Mentre da noi si continuano a ripetere gli stereotipi di un secolo fa, basati su una lettura credulona dei testi propagandistici dei faraoni, in Vicino Oriente gli archeologi scavano i luoghi delle gesta degli Shardana e degli altri “popoli del mare”, fornendoci dati oggettivi sulla loro vita quotidiana, mostrandoci sempre più come niente avessero a che fare con la Sardegna.
I popoli del mare. I testi dei faraoni ci hanno fatto credere a un’invasione che, tra il XIII e il XII sec. a.C., avrebbe causato un vero crollo di civiltà nel Vicino Oriente: palazzi micenei, città (Ugarit), regni (Ittiti) tutti spazzati via dal maglio di questi barbari devastatori. Oggi a quella invasione dei “popoli del mare” nessuno, salvo i distratti e qualche nostalgico, crede più; d’altra parte nessuno crede più al vecchio racconto ottocentesco di una storia fatta di invasioni e migrazioni, è stata cancellata quella degli Hyksos, non è mai esistita quella degli Amorrei e forti dubbi abbiamo su quella dei Dori. Lo stesso nome “popoli del mare” è frutto di un’errata lettura, come ha mostrato Sergio Donadoni negli anni ’60, sarebbe meglio tradurre “i barbari della pirateria” che, all’epoca, era un’attività commerciale aggressiva e antistatale, ma lontana dalle invasioni.
Shardana nel Vicino Oriente. Se abbandoniamo la propaganda faraonica (e le nostre esaltazioni pseudosardiste) e ci rivolgiamo ai dati concreti, vediamo che gli Shardana sono presenti nel Vicino Oriente, a Biblo e a Ugarit, secoli prima della presunta invasione. A Ugarit una decina di documenti giuridici li mostrano pienamente integrati nella compagine sociale della città tanto da condividerne la lingua, la cultura e, finanche, i culti; uno di loro si chiama Mutbaal, tipico nome semitico che significa “dono di Baal”, e ci fa sapere che il padre era un devoto della principale divinità cananea.
Shardana in Egitto. Nello stesso Egitto i papiri amministrativi ci restituiscono un’immagine degli Shardana pienamente integrati e stanziati nel centro e nel sud del paese, ma non nella costa. Pagano le tasse, possiedono terreni da coltivare, hanno servitori, contadini e pastori alle proprie dipendenze; di loro conosciamo il nome, almeno una settantina tra uomini e donne. Di uno, Pagezef, vediamo il volto mentre offre un voto a Harashef, il dio di Eracleopoli, nel Medio Egitto. Non a caso qualche studioso si chiede se il termine Shardana indichi un etnico o una funzione (militare o mercenario)

» **COMPITO DA SVOLGERE**
Trascrivi parola per parola il testo sugli Shardana, cominciando da "Shardana nel Vicino" e terminando con "principale divinità cananea.".

» **RACCOLTA DATI**

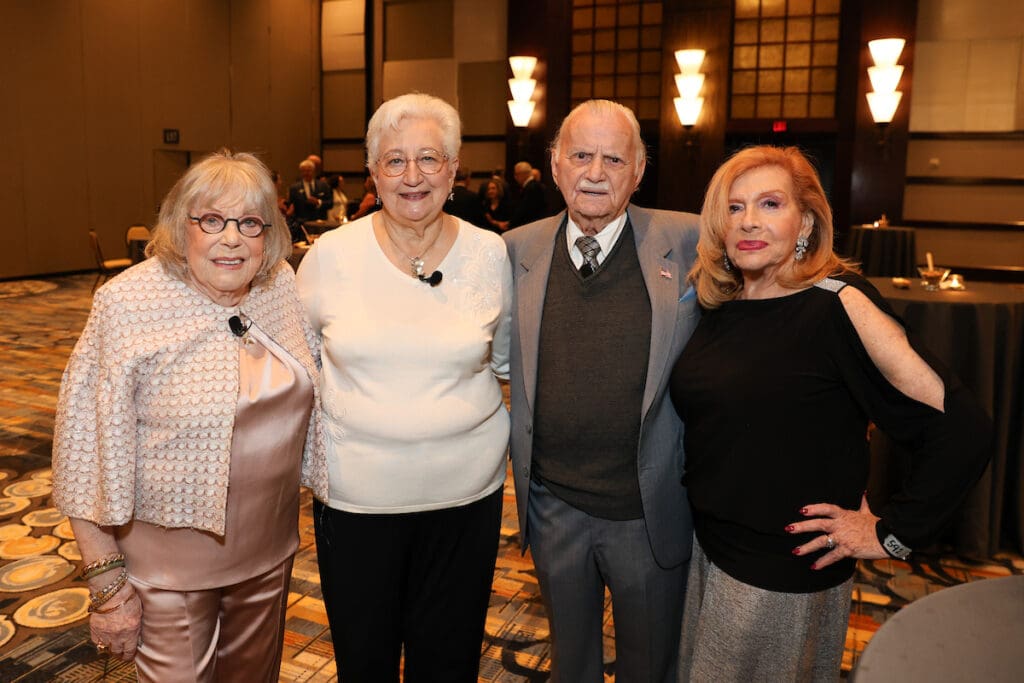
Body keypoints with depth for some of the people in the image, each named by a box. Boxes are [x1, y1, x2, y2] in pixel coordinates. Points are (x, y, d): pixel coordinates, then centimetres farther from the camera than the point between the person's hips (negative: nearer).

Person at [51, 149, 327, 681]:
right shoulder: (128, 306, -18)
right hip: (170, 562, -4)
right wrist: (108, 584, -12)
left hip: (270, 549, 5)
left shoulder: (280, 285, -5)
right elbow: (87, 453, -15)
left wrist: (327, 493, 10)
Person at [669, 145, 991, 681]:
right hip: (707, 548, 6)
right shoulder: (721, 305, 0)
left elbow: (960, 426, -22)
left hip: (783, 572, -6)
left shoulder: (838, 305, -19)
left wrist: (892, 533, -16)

» **RISPOSTA**
Shardana nel Vicino Oriente. Se abbandoniamo la propaganda faraonica (e le nostre esaltazioni pseudosardiste) e ci rivolgiamo ai dati concreti, vediamo che gli Shardana sono presenti nel Vicino Oriente, a Biblo e a Ugarit, secoli prima della presunta invasione. A Ugarit una decina di documenti giuridici li mostrano pienamente integrati nella compagine sociale della città tanto da condividerne la lingua, la cultura e, finanche, i culti; uno di loro si chiama Mutbaal, tipico nome semitico che significa “dono di Baal”, e ci fa sapere che il padre era un devoto della principale divinità cananea.